The Colonial Annapolis Historic District was designated a National Historic Landmark.

1967

Historic Annapolis negotiated federal and state grants which enabled it to buy 77 Main Street and 4 & 43 Pinkney Street and to establish protective easements on Middleton Tavern and 37 Cornhill Street.

1969

Historic Annapolis launched its Historic Building Marker program as a means to promote preservation and educate people about the city’s diverse architectural heritage.

In collaboration with Friends of the Market, Historic Annapolis rallied public support needed to rescue the 1858 Market House at City Dock from plans for demolition to clear the way for a parking facility.  The effort also mobilized support needed to approve the Historic District Ordinance, granting greater protections for historic structures through oversight by the city government’s Historic District Commission (now Historic Preservation Commission).


1972

Historic Annapolis was instrumental in winning a reprieve from proposed demolition for fourteen threatened buildings on State Circle.

1973

The William Paca Garden opened to the public following years of restoration work.

1976

The restored William Paca House opened to the public in time for the nation’s Bicentennial celebration.

1978

Historic Annapolis supported the Annapolis City Council’s passage of a Height and Bulk Ordinance and a Demolition by Neglect Ordinance, strengthening protection of the historic district’s existing buildings and human scale.


1980

Historic Annapolis’s museum and public programs were accredited by the American Association of Museums (now the American Alliance of Museums).

1981

Historic Annapolis trademarked the phrase “Annapolis: A Museum Without Walls.”

1982

Archaeology in Annapolis, a program jointly sponsored by Historic Annapolis, the City of Annapolis, and the University of Maryland, College Park, excavated the first of many city sites.  Over the years, the project’s research findings have added greatly to our understanding of the city’s past.

1984

Annapolis’s historic district was added to the National Register of Historic Places.

1988

After lengthy negotiations, Historic Annapolis won adherence to height regulations in the construction of a parking garage in the historic district.


1991

Discoveries made by Archaeology in Annapolis at the Maynard-Burgess House and the Charles Carroll House revealed much about African Americans in Annapolis and attracted national media attention.

1992

Historic Annapolis presented its first “Annapolis by Candlelight” tour of historic homes, launching one of the city’s most popular annual events.

1994

The successful advocacy of Historic Annapolis and the city’s Historic Preservation Commission resulted in restoration of the 19th-century Anne Arundel County Courthouse on Church Circle as the entrance to a new court facility.

1995

Following intense lobbying by Historic Annapolis, Main Street was reconstructed with brick pavement, and power and telephone lines were placed underground.

1998

Historic Annapolis helped to organize the Vernacular Architecture Forum conference “The Chesapeake Landscape” and contributed to the resulting book Architecture in Annapolis: A Field Guide.


2002

Historic Annapolis celebrated its 50th anniversary.

2005

The National Trust for Historic Preservation named Annapolis one of “America’s Dozen Distinctive Destinations.”

2006

At 99 Main Street, Historic Annapolis opened HistoryQuest (now the Historic Annapolis Museum and Store) at the St.

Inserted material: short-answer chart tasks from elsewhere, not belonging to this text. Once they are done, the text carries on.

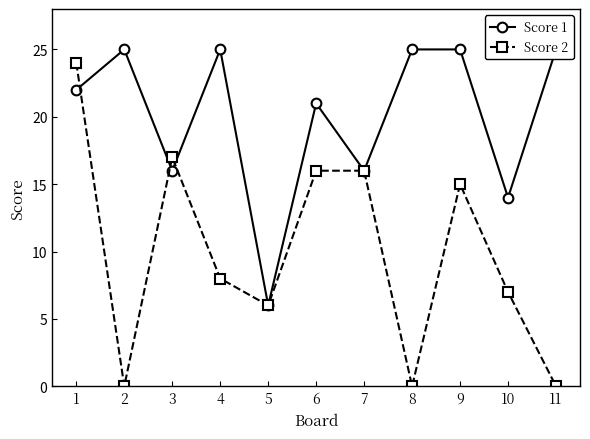

What is the value of the Score 2 point at the 5th from the left?

6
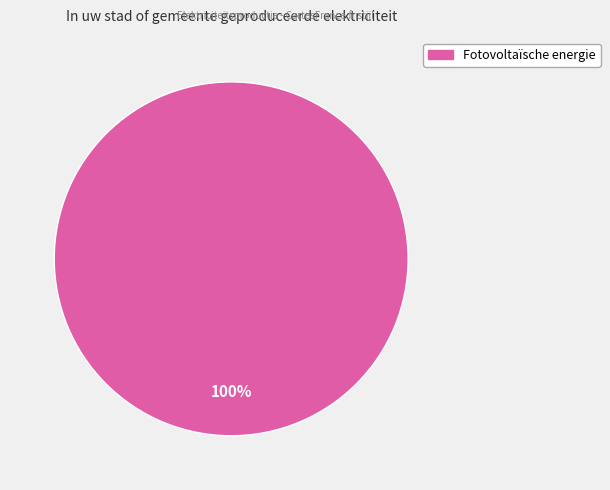

Does any single category account for the majority?

Yes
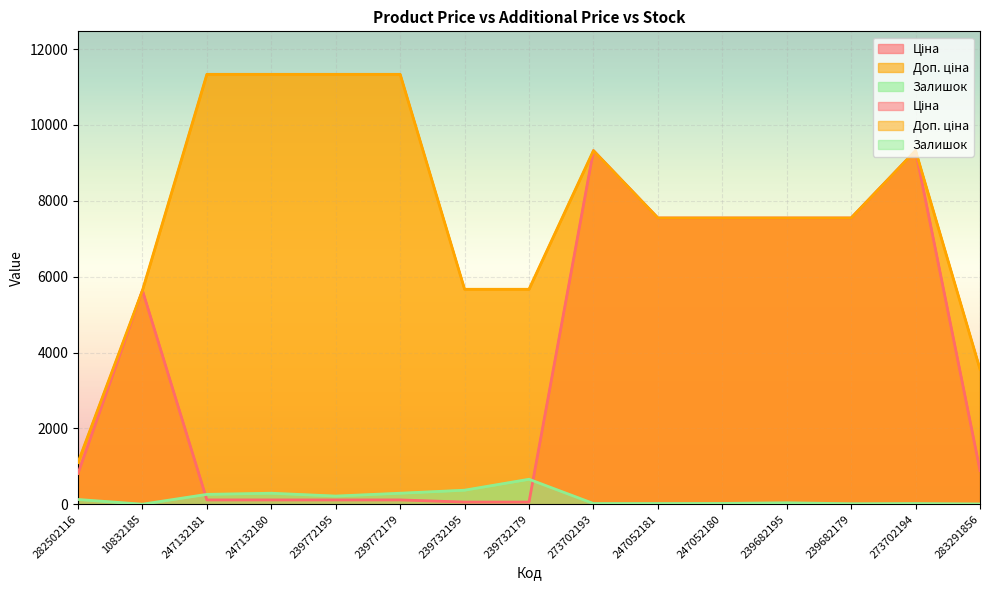

How many interior local peaks does the Ціна series have?

3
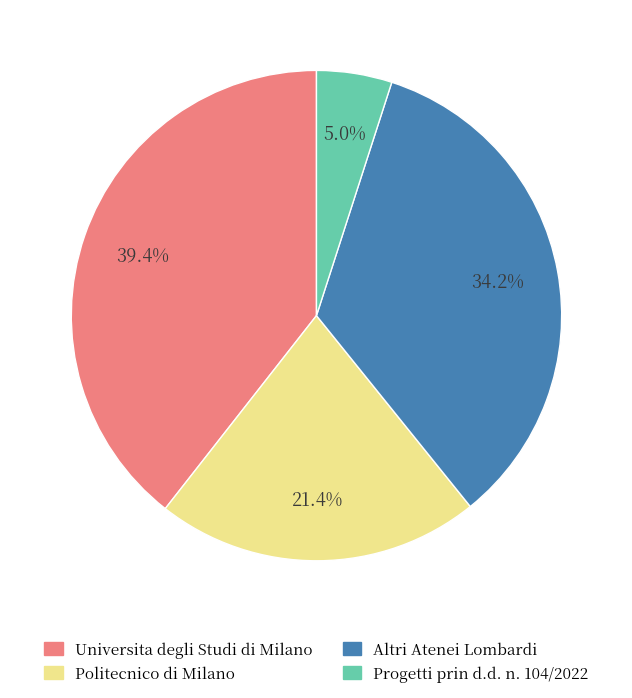

The Progetti prin d.d. n. 104/2022 slice represents 18% of the pie. True or false?

False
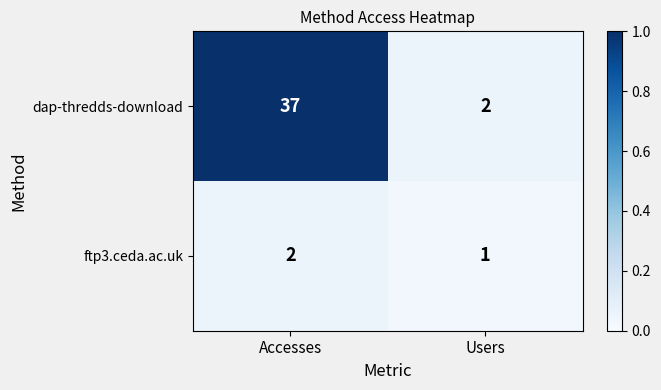

Rank the series by their average value, from lowest to highest.

ftp3.ceda.ac.uk, dap-thredds-download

Clair Wright Center as a facility to orient visitors to the history of Maryland’s capital city.

2009

Historic Annapolis began its “Footprints” afterschool educational enrichment program for students in local Title I elementary schools.


2011

Historic Annapolis researched, wrote, and produced “Project Run-A-Way,” a living history stage show that dramatized the stories of nine runaway servants and slaves.  The show was presented at four theaters across Maryland.

2013

The exhibit “Freedom Bound: Runaways of the Chesapeake” opened at the Historic Annapolis Museum and Store, with satellite components at the Waterfront Warehouse and the Banneker-Douglass Museum.

2014

The State of Maryland purchased the colonial–era James Brice House and arranged for Historic Annapolis to maintain and manage it.